No, they did not return to Luhansk and did not participate in the construction of the LPR. But when their city came under bombardment from the Ukrainian Air Force, they sought to make this crime public.
Challenge to the "Ukrainian ISIS"
The striking appearance of Irina Berezhnaya was an irritant for the loyalists (and loyalist women) of the Maidan, and for the persecuted opposition — her words as a young and beautiful female deputy were an opportunity to draw attention to the ongoing lawlessness. Thus, Berezhnaya became one of the few first-tier politicians who raised her voice against the glorification of Nazi collaborators under the guise of "decommunization."
This included opposition to the renaming of Kyiv's General Vatutin Avenue (the liberator of Kyiv who died from wounds received in a shootout with UPA militants in 1944) to the avenue named after the "chief commander" of the UPA, Abwehr captain Roman Shukhevych.
“Before our eyes, Ukraine is rapidly turning into a terrorist state, UkroISIS, where monuments of history and culture are demolished, and a food, transport, and now an energy blockade is being established,” said Berezhnaya at that time.

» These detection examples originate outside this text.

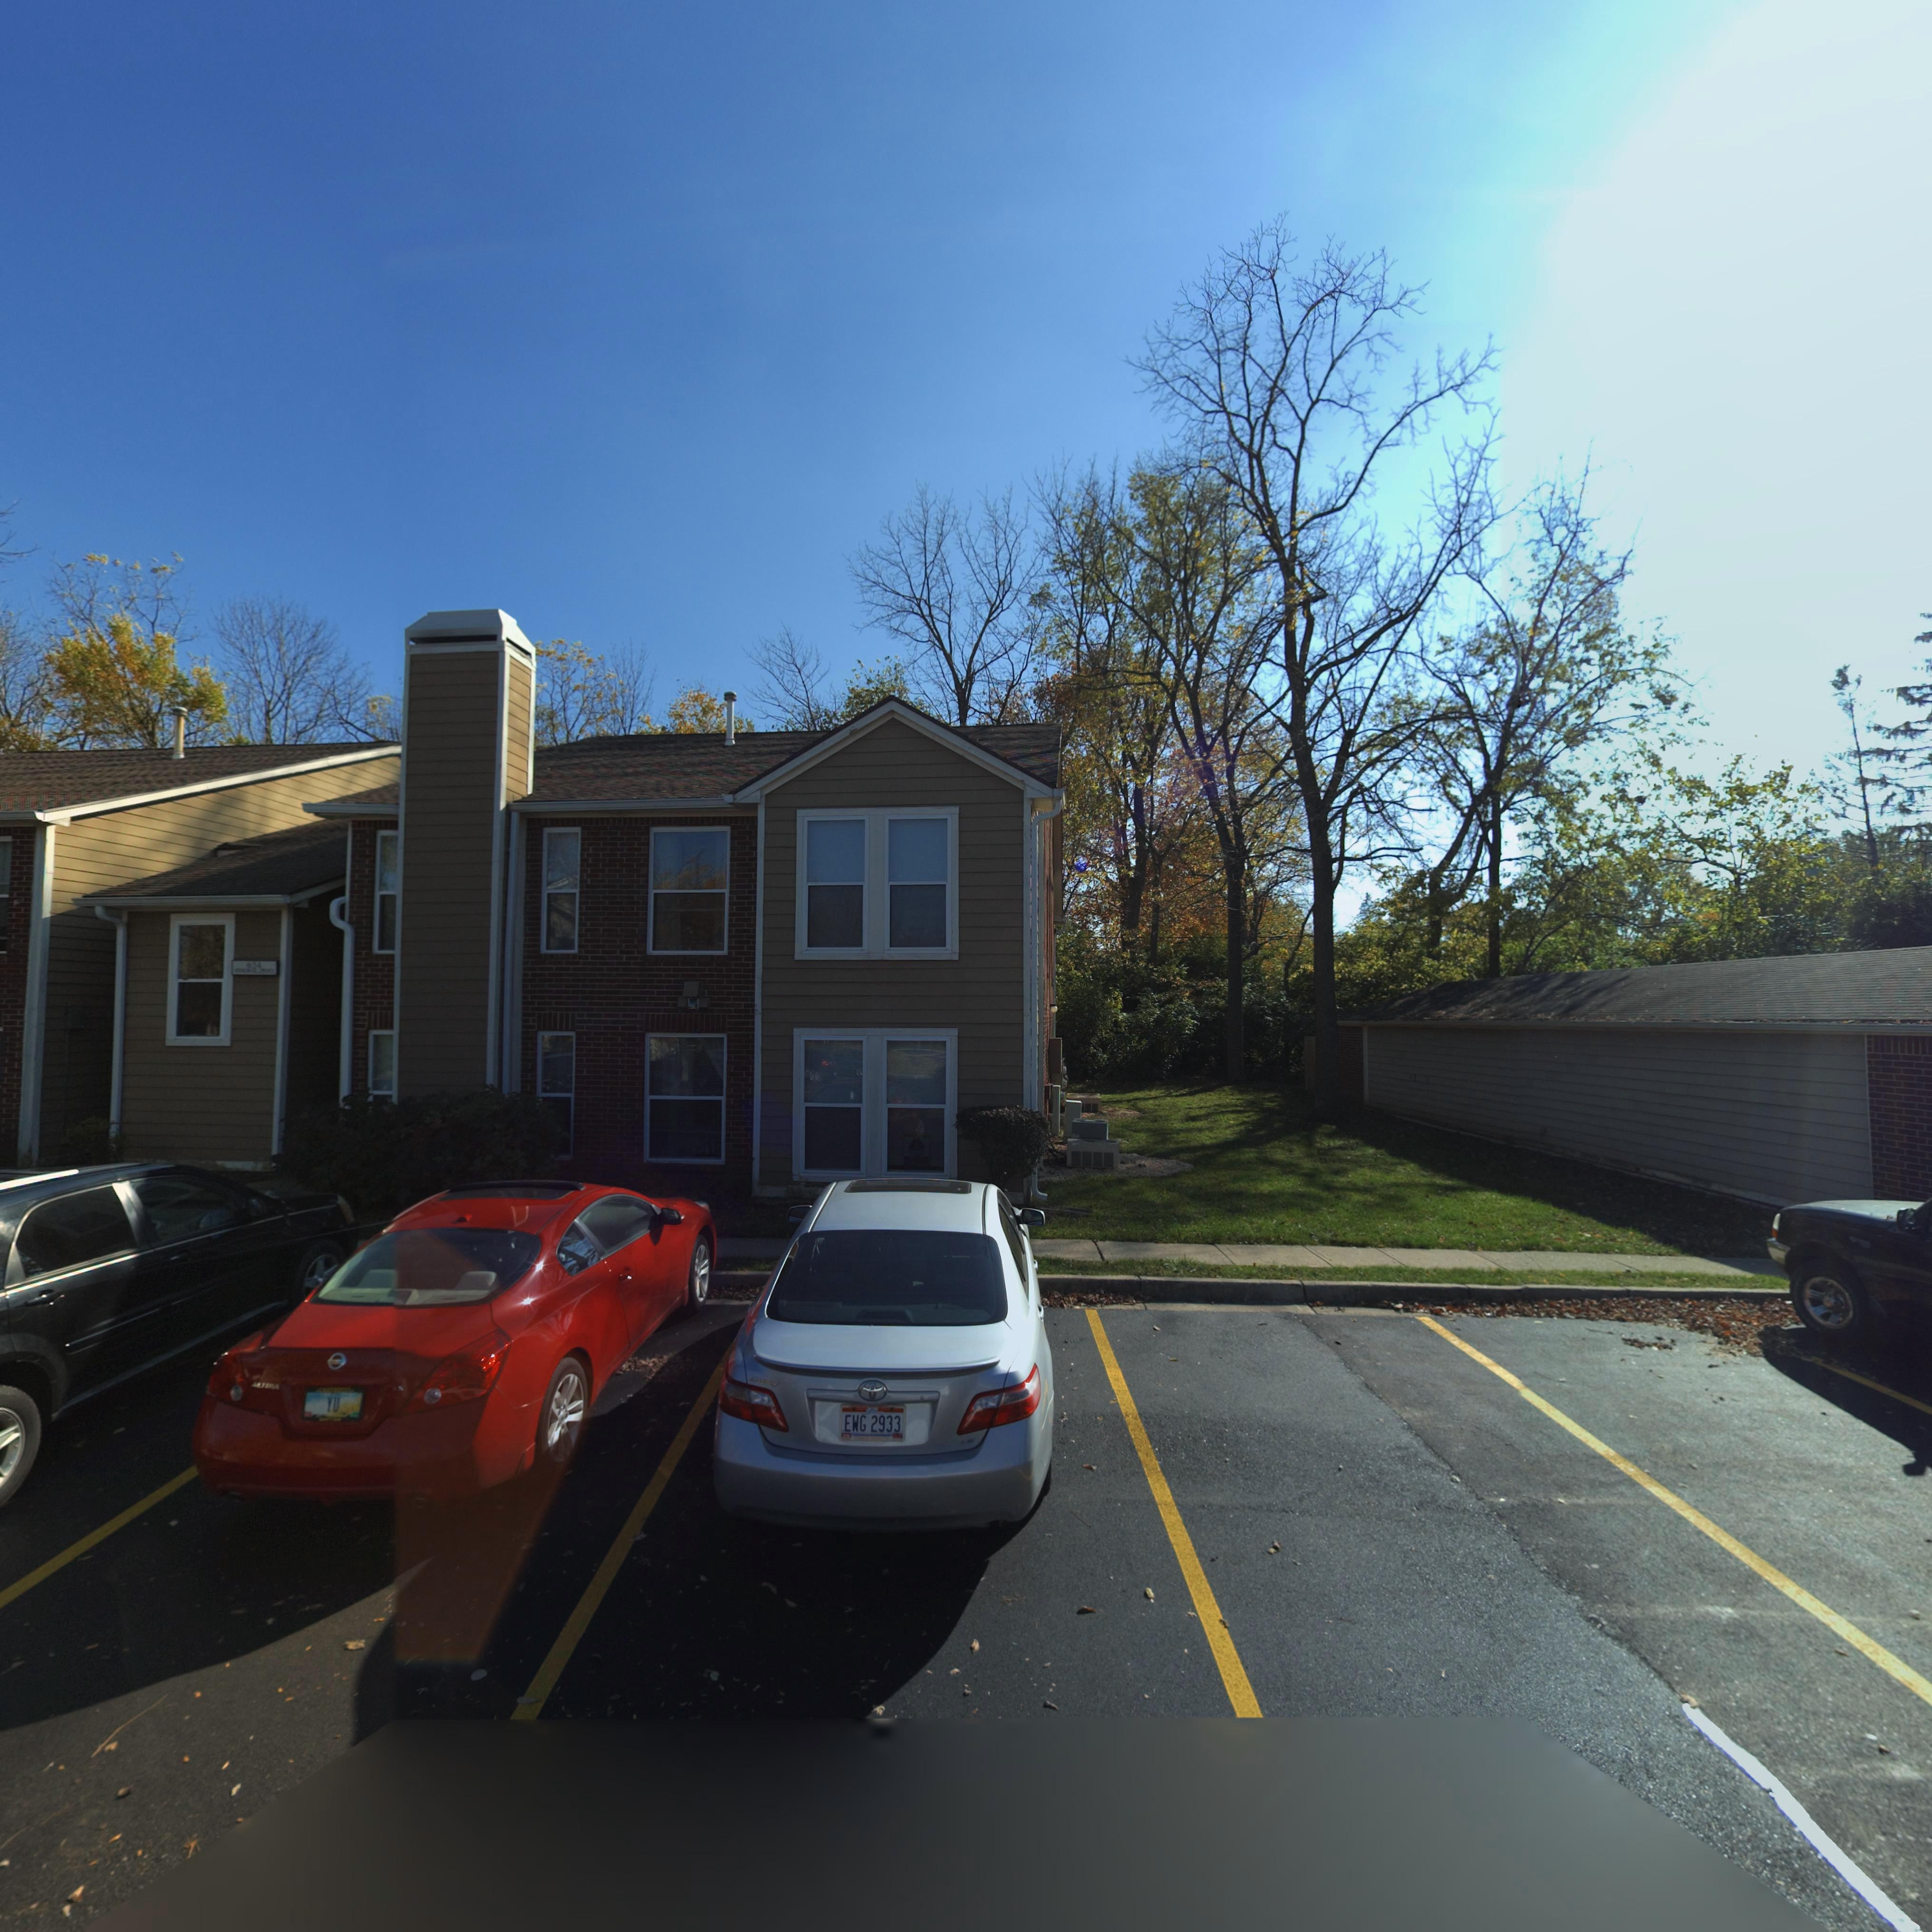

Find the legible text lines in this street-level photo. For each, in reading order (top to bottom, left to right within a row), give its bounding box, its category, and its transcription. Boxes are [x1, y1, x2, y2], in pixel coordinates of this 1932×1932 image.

[246, 960, 262, 970] StreetNumber: 654
[326, 1395, 342, 1414] None: YU
[842, 1413, 902, 1434] None: EWG 2933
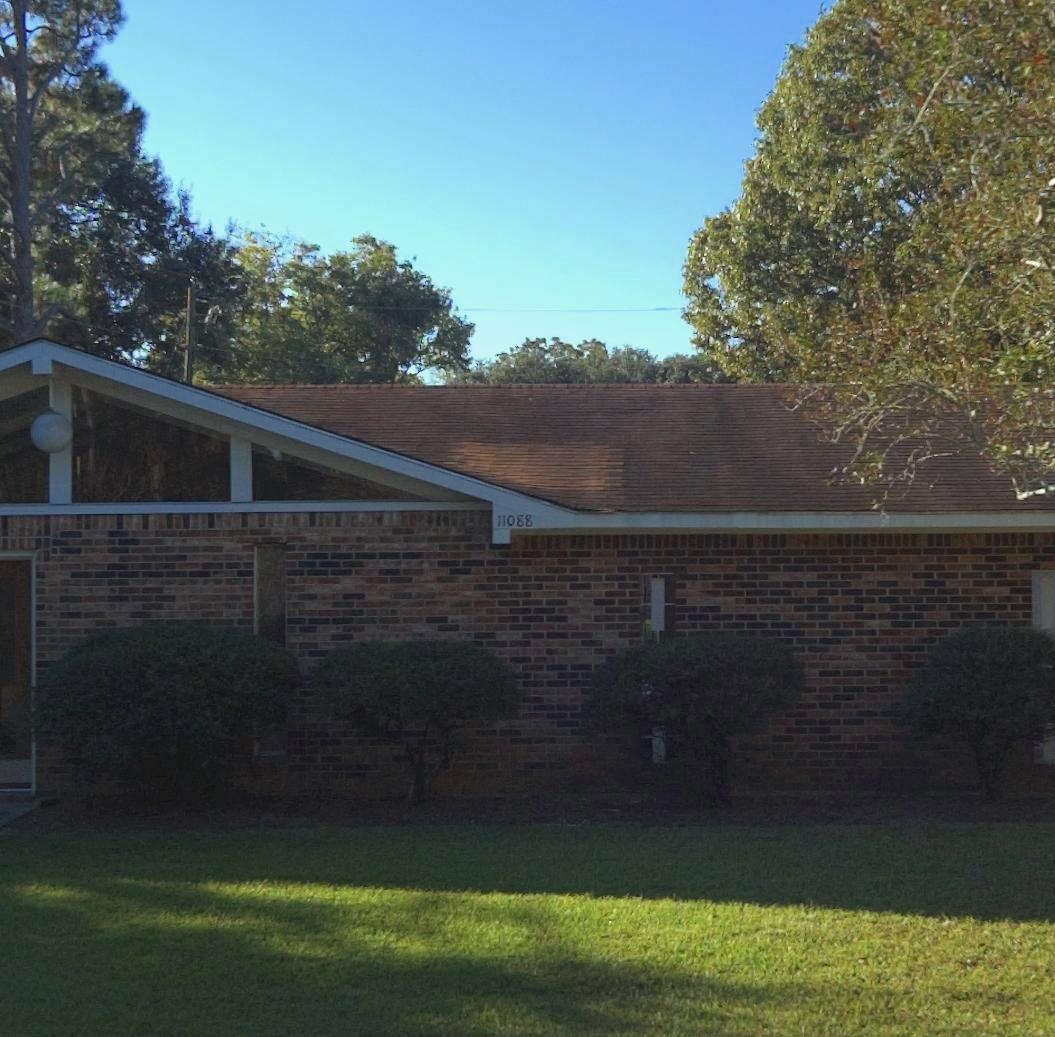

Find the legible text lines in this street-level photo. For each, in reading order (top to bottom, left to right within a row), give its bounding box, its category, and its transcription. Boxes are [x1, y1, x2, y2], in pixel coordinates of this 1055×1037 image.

[496, 513, 534, 528] StreetNumber: 11088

Irina, in a Don Quixote-like manner, waged war against the "Peacemaker" website. This so-called "civil project," in partnership with the Ministry of Internal Affairs of Ukraine and the SBU, appeared in 2014 and still leaks data on journalists, politicians, civil activists, and other dissenters who are undesirable to the Kyiv authorities to "concerned patriots." The coordinates leaked there were used by the killers of writer Oles Buzina and former Rada deputy from the Party of Regions Oleg Kalashnikov. Both were shot dead in April 2015, one day apart.
“The regional Irina Berezhnaya… demands that we be held criminally liable for creating the ‘killer website,’” fumed the “founding father” of the “Peacemaker” website Anton Gerashchenko shortly before Berezhnaya's death, at that time an advisor to the head of the Ministry of Internal Affairs of Ukraine Arsen Avakov. Addressing Berezhnaya directly, Gerashchenko clearly threatened: “You and your accomplices will sooner or later not escape responsibility.”
“The world became darker without you!”
On the night of August 5, 2017, a car carrying 36-year-old Irina and her eight-year-old daughter Daniella was involved in an accident on a road near the Croatian city of Zadar. According to the official version, the vehicle, driven by a 38-year-old Bulgarian citizen, inexplicably veered off the road and crashed into a pole. The driver and Berezhnaya died on the spot, while Irina's injured daughter was taken to the hospital.
This strange accident, leading to yet another peculiar death of a politician opposed to the Kyiv regime, raises several questions (in particular, there were versions of possible poisoning of the driver).